Material provided:
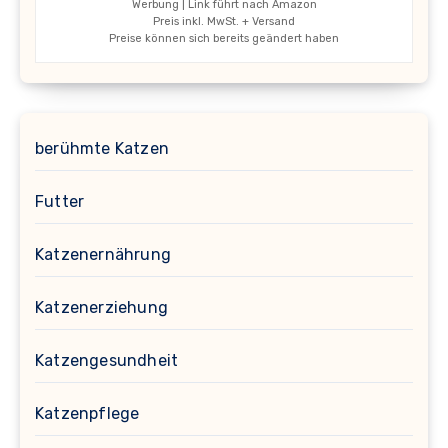
Werbung | Link führt nach Amazon
Preis inkl. MwSt. + Versand
Preise können sich bereits geändert haben
berühmte Katzen
Futter
Katzenernährung
Katzenerziehung
Katzengesundheit
Katzenpflege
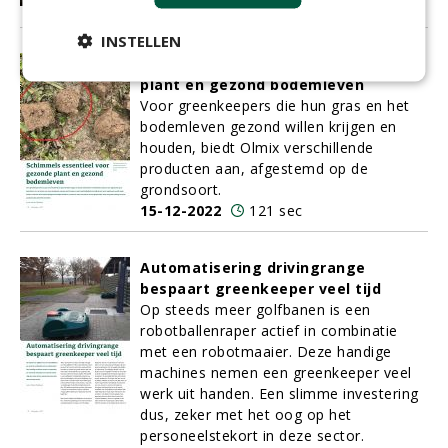
16-12-2022
40 sec
INSTELLEN
Schimmels essentieel voor gezonde
plant en gezond bodemleven
Voor greenkeepers die hun gras en het
bodemleven gezond willen krijgen en
houden, biedt Olmix verschillende
producten aan, afgestemd op de
grondsoort.
15-12-2022
121 sec
Automatisering drivingrange
bespaart greenkeeper veel tijd
Op steeds meer golfbanen is een
robotballenraper actief in combinatie
met een robotmaaier. Deze handige
machines nemen een greenkeeper veel
werk uit handen. Een slimme investering
dus, zeker met het oog op het
personeelstekort in deze sector.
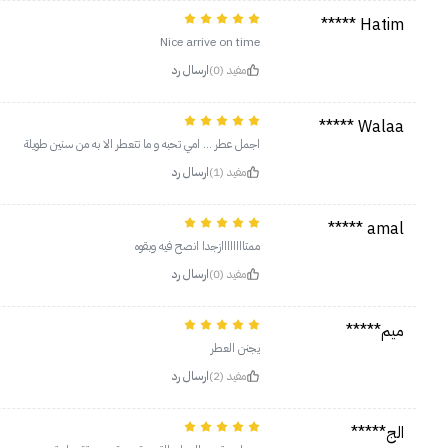
Hatim *****
Nice arrive on time
مفيد (0)
ارسال رد
Walaa *****
اجمل عطر ... امي تحبه و ما تتعطر الا به من سنين طويلة
مفيد (1)
ارسال رد
amal *****
ممتاااااااازجدا انصح فيه وبقوه
مفيد (0)
ارسال رد
ميم*****
يجنن العطر
مفيد (2)
ارسال رد
الج*****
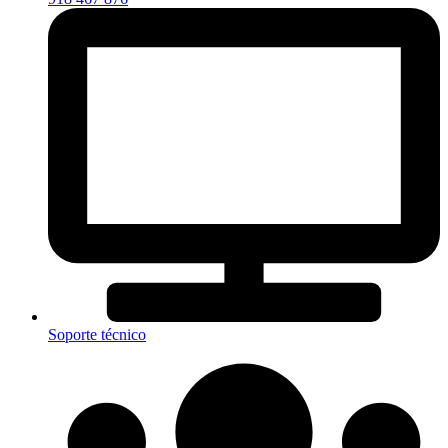
Soporte técnico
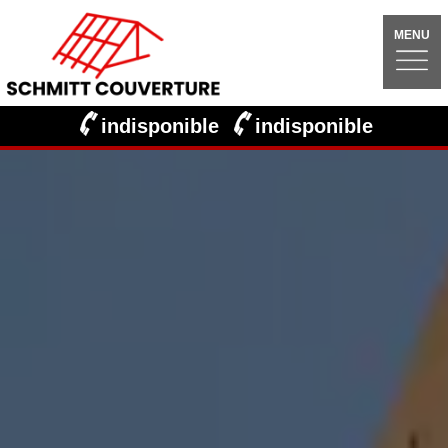
MENU
indisponible
indisponible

Task to complete: Each entry above should be copied word for word, with the images omitted.

Written solution:
Werbung | Link führt nach Amazon
Preis inkl. MwSt. + Versand
Preise können sich bereits geändert haben
berühmte Katzen
Futter
Katzenernährung
Katzenerziehung
Katzengesundheit
Katzenpflege
16-12-2022
40 sec
INSTELLEN
Schimmels essentieel voor gezonde
plant en gezond bodemleven
Voor greenkeepers die hun gras en het
bodemleven gezond willen krijgen en
houden, biedt Olmix verschillende
producten aan, afgestemd op de
grondsoort.
15-12-2022
121 sec
Automatisering drivingrange
bespaart greenkeeper veel tijd
Op steeds meer golfbanen is een
robotballenraper actief in combinatie
met een robotmaaier. Deze handige
machines nemen een greenkeeper veel
werk uit handen. Een slimme investering
dus, zeker met het oog op het
personeelstekort in deze sector.
Hatim *****
Nice arrive on time
مفيد (0)
ارسال رد
Walaa *****
اجمل عطر ... امي تحبه و ما تتعطر الا به من سنين طويلة
مفيد (1)
ارسال رد
amal *****
ممتاااااااازجدا انصح فيه وبقوه
مفيد (0)
ارسال رد
ميم*****
يجنن العطر
مفيد (2)
ارسال رد
الج*****
Soporte técnico
MENU
indisponible
indisponible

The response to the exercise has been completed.